Community Lodgings was established in 1987 to provide transitional and low-income housing to residents in the Arlandria area. It owns five apartment buildings, which provide 34 low-income apartments and 12 transitional units to those who qualify and commit to one year of financial and life-skills counseling.
Officials said they recruit some of their clients from homeless shelters. Residents selected for transitional housing put 30 percent of their income toward rent. The rest is subsidized by Community Lodgings, which has an annual housing budget of $600,000 to $700,000 and spends about $25,000 a year on each transitional housing family.
Others have come to know Community Lodgings through the Fifer Family Learning Center on Notabene Street in Arlandria. It offers computer classes, English and math lessons and after-school programs for children referred by their teachers.
Open Monday through Saturday, the learning center is often packed. Adult students double up, two to a computer, for evening classes (there is always a waiting list) to enhance their chances at better jobs, and kids flop on pillows in the small reading room to thumb through the stack of children's books.
At first glance, the bookshelf in the entry hall filled with colorful board games looks like a child's paradise -- until you scrutinize the titles, such as "Sunken Suffixes," "Prefix Pitfall" and "Adjective Silly Circus."
A poster on the wall encourages kids to "use inside voice," "share" and remember to "have fun."
The nonprofit group struggles each year to find enough money to maintain its services. It is constantly soliciting volunteers and donations.
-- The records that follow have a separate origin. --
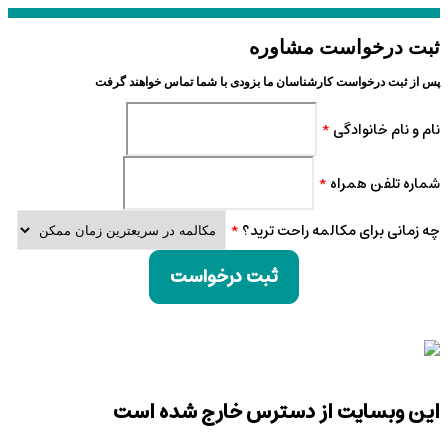
ثبت درخواست مشاوره
پس از ثبت درخواست کارشناسان ما بزودی با شما تماس خواهند گرفت
نام و نام خانوادگی
*
شماره تلفن همراه
*
چه زمانی برای مکالمه راحت ترید؟
*
ثبت درخواست
این وبسایت از دسترس خارج شده است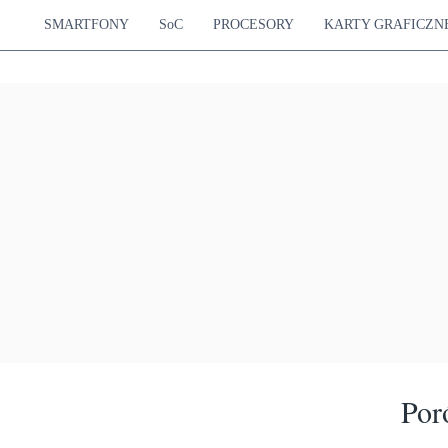
SMARTFONY
SoC
PROCESORY
KARTY GRAFICZN
Por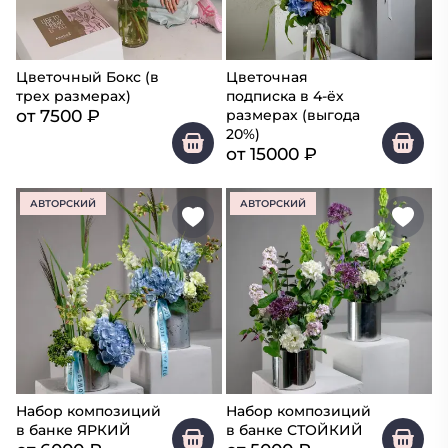
Цветочный Бокс (в
Цветочная
трех размерах)
подписка в 4-ёх
от
7500
₽
размерах (выгода
20%)
от
15000
₽
АВТОРСКИЙ
АВТОРСКИЙ
Набор композиций
Набор композиций
в банке ЯРКИЙ
в банке СТОЙКИЙ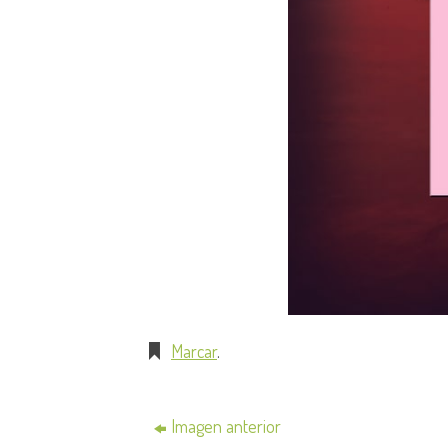
Marcar
.
Imagen anterior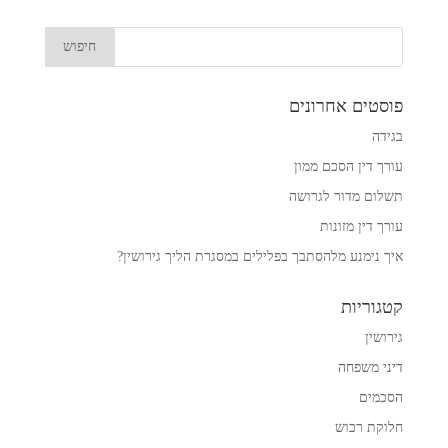
פוסטים אחרונים
בגידה
עורך דין הסכם ממון
תשלום מדור לגרושה
עורך דין מזונות
איך נימנע מלהסתבך בפלילים במסגרת הליך גירושין?
קטגוריות
גירושין
דיני משפחה
הסכמים
חלוקת רכוש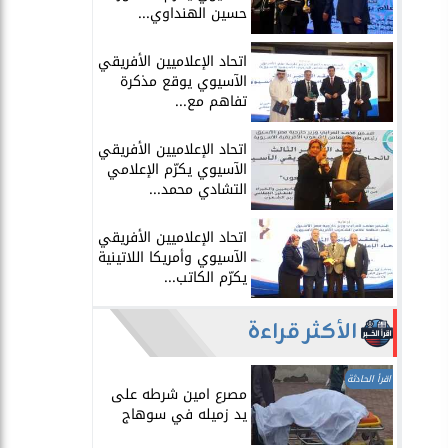
حسين الهنداوي...
اتحاد الإعلاميين الأفريقي
الآسيوي يوقع مذكرة
تفاهم مع...
اتحاد الإعلاميين الأفريقي
الآسيوي يكرّم الإعلامي
التشادي محمد...
اتحاد الإعلاميين الأفريقي
الآسيوي وأمريكا اللاتينية
يكرّم الكاتب...
الأكثر قراءة
اقرأ الحادثة
مصرع امين شرطه على
يد زميله في سوهاج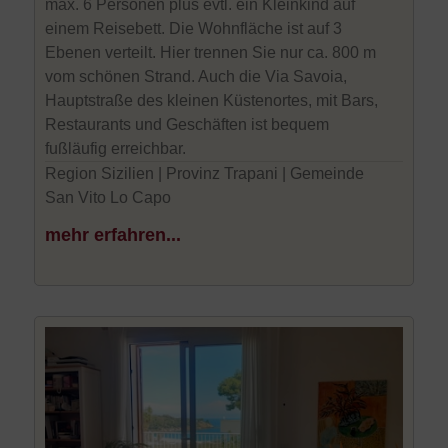
max. 6 Personen plus evtl. ein Kleinkind auf
einem Reisebett. Die Wohnfläche ist auf 3
Ebenen verteilt. Hier trennen Sie nur ca. 800 m
vom schönen Strand. Auch die Via Savoia,
Hauptstraße des kleinen Küstenortes, mit Bars,
Restaurants und Geschäften ist bequem
fußläufig erreichbar.
Region Sizilien | Provinz Trapani | Gemeinde
San Vito Lo Capo
mehr erfahren...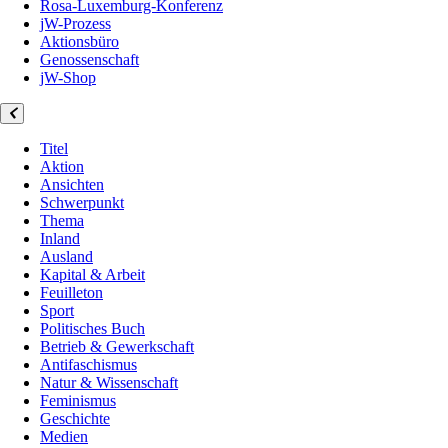
Rosa-Luxemburg-Konferenz
jW-Prozess
Aktionsbüro
Genossenschaft
jW-Shop
Titel
Aktion
Ansichten
Schwerpunkt
Thema
Inland
Ausland
Kapital & Arbeit
Feuilleton
Sport
Politisches Buch
Betrieb & Gewerkschaft
Antifaschismus
Natur & Wissenschaft
Feminismus
Geschichte
Medien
Most of the group's funds come from state and federal grants, foundations, the city and its public school system.
"For so long, we were consumed with just surviving," said Bonnie Baxley, executive director of Community Lodgings. "We hadn't been doing the outreach the group needs to grow."
Other organizations and city programs offer similar outreach. The advantage Community Lodgings has, officials said, is location -- specifically its proximity to the people who need help.